_Input records_:
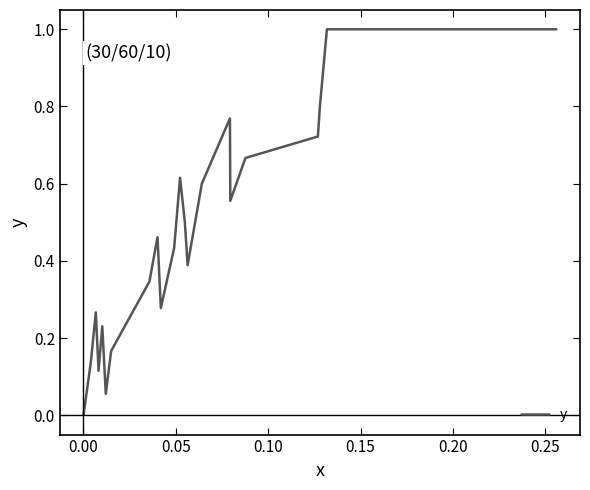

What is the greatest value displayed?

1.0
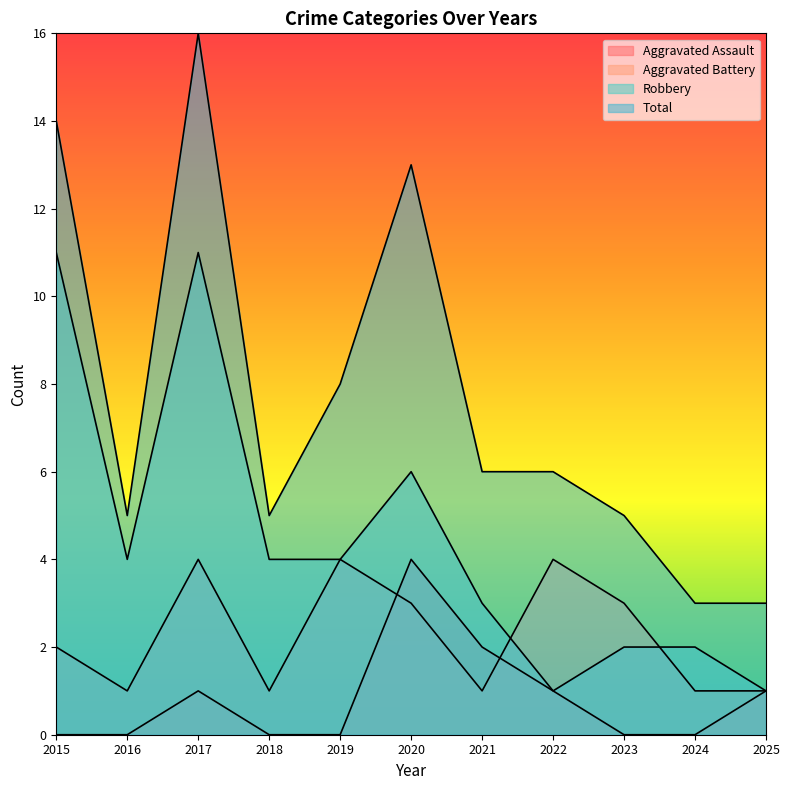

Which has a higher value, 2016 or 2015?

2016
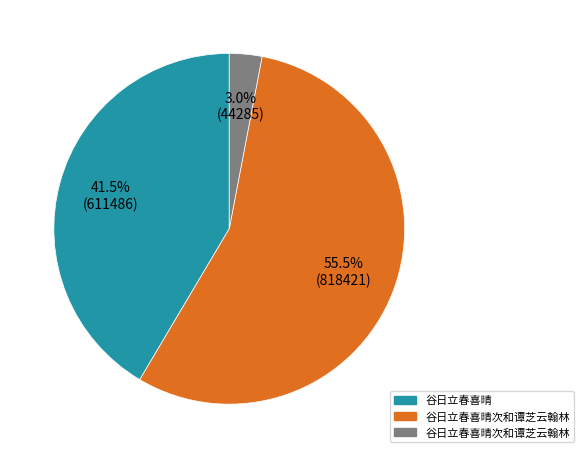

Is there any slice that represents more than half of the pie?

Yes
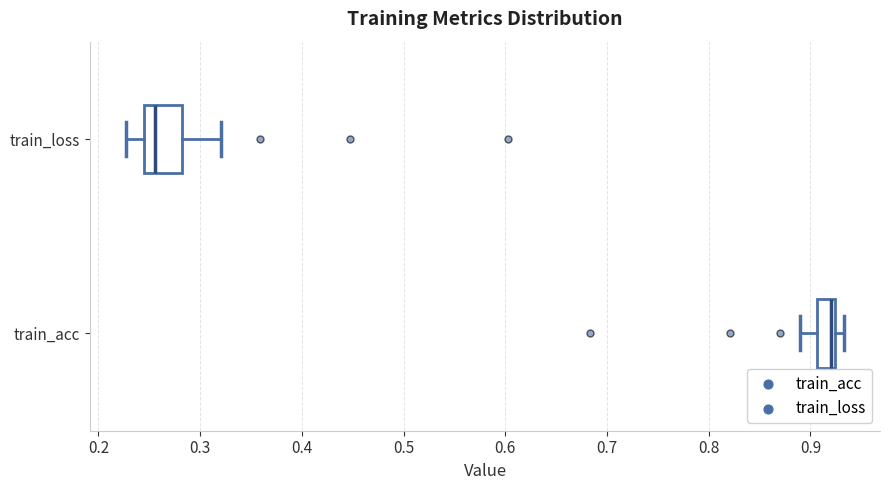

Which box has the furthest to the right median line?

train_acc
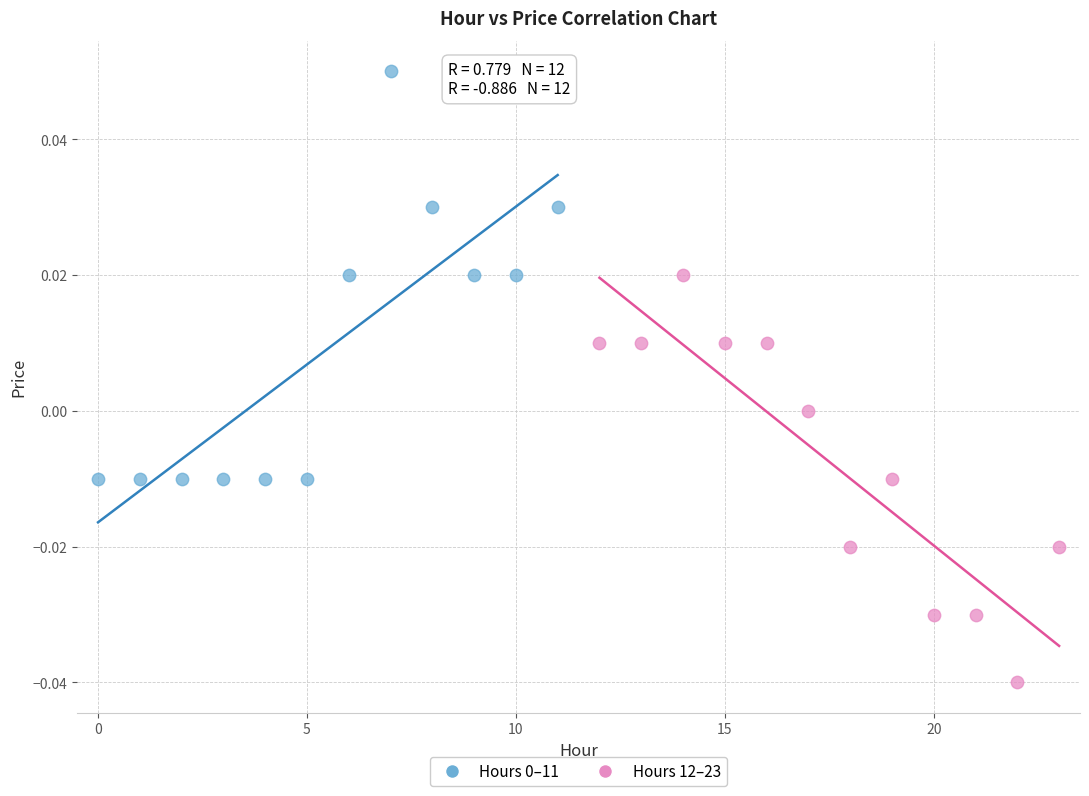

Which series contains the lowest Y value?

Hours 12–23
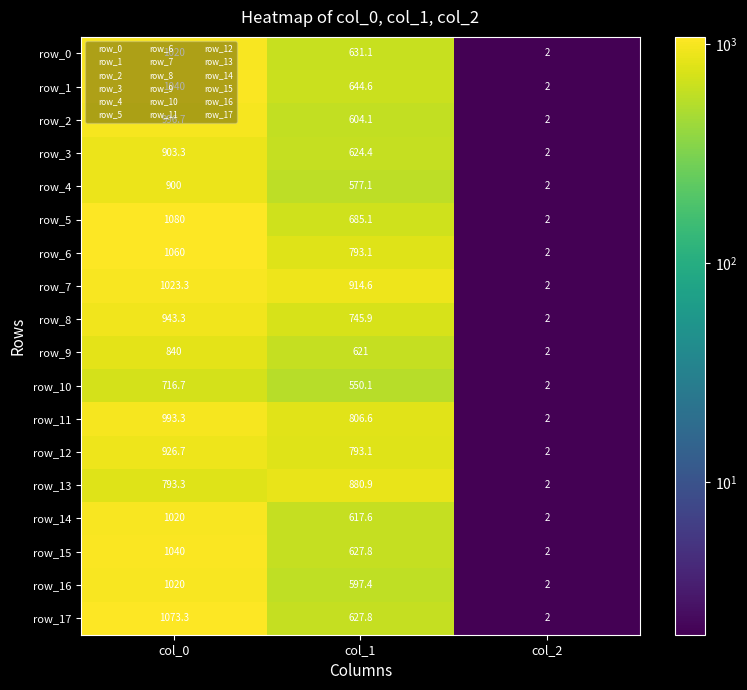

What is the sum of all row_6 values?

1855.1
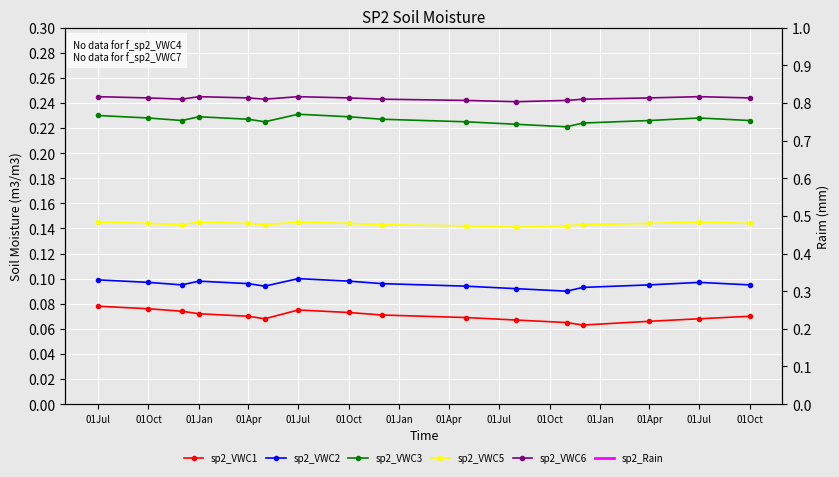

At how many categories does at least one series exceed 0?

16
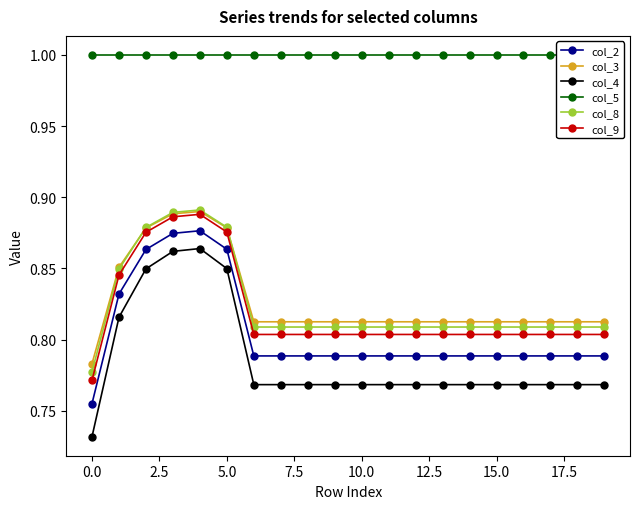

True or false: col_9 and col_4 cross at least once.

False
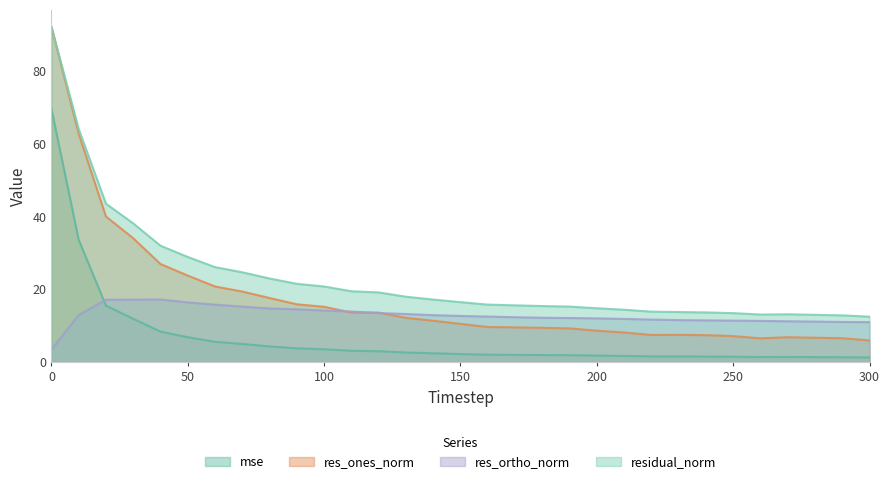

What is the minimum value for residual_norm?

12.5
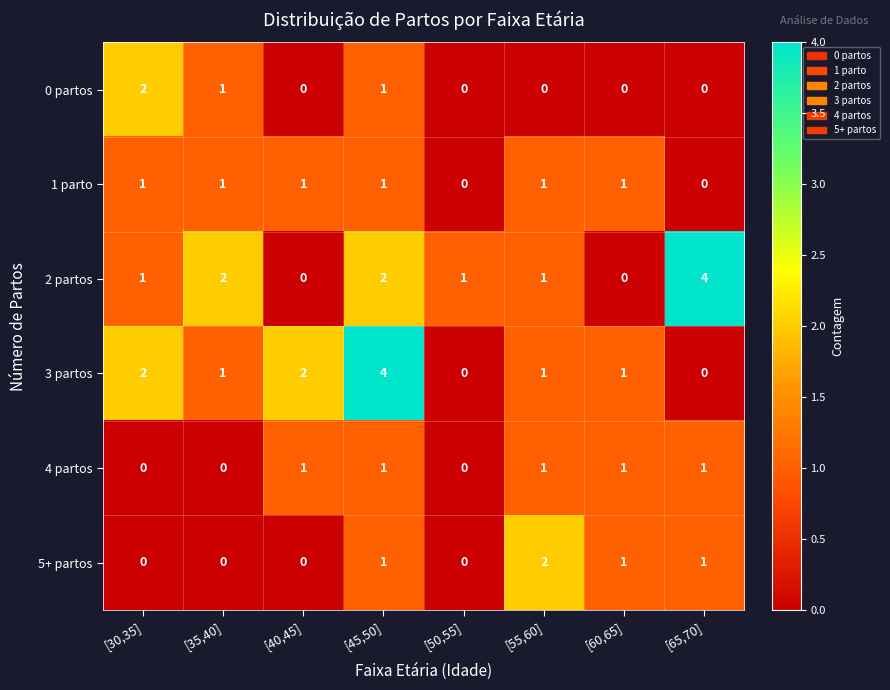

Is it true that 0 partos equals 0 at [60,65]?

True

_Task goal_: Copy all ten records above word for word, leaving out the pictures.

_Reply_:
What is the greatest value displayed?

1.0

Which has a higher value, 2016 or 2015?

2016

Is there any slice that represents more than half of the pie?

Yes

Which box has the furthest to the right median line?

train_acc

Which series contains the lowest Y value?

Hours 12–23

What is the sum of all row_6 values?

1855.1

At how many categories does at least one series exceed 0?

16

True or false: col_9 and col_4 cross at least once.

False

What is the minimum value for residual_norm?

12.5

Is it true that 0 partos equals 0 at [60,65]?

True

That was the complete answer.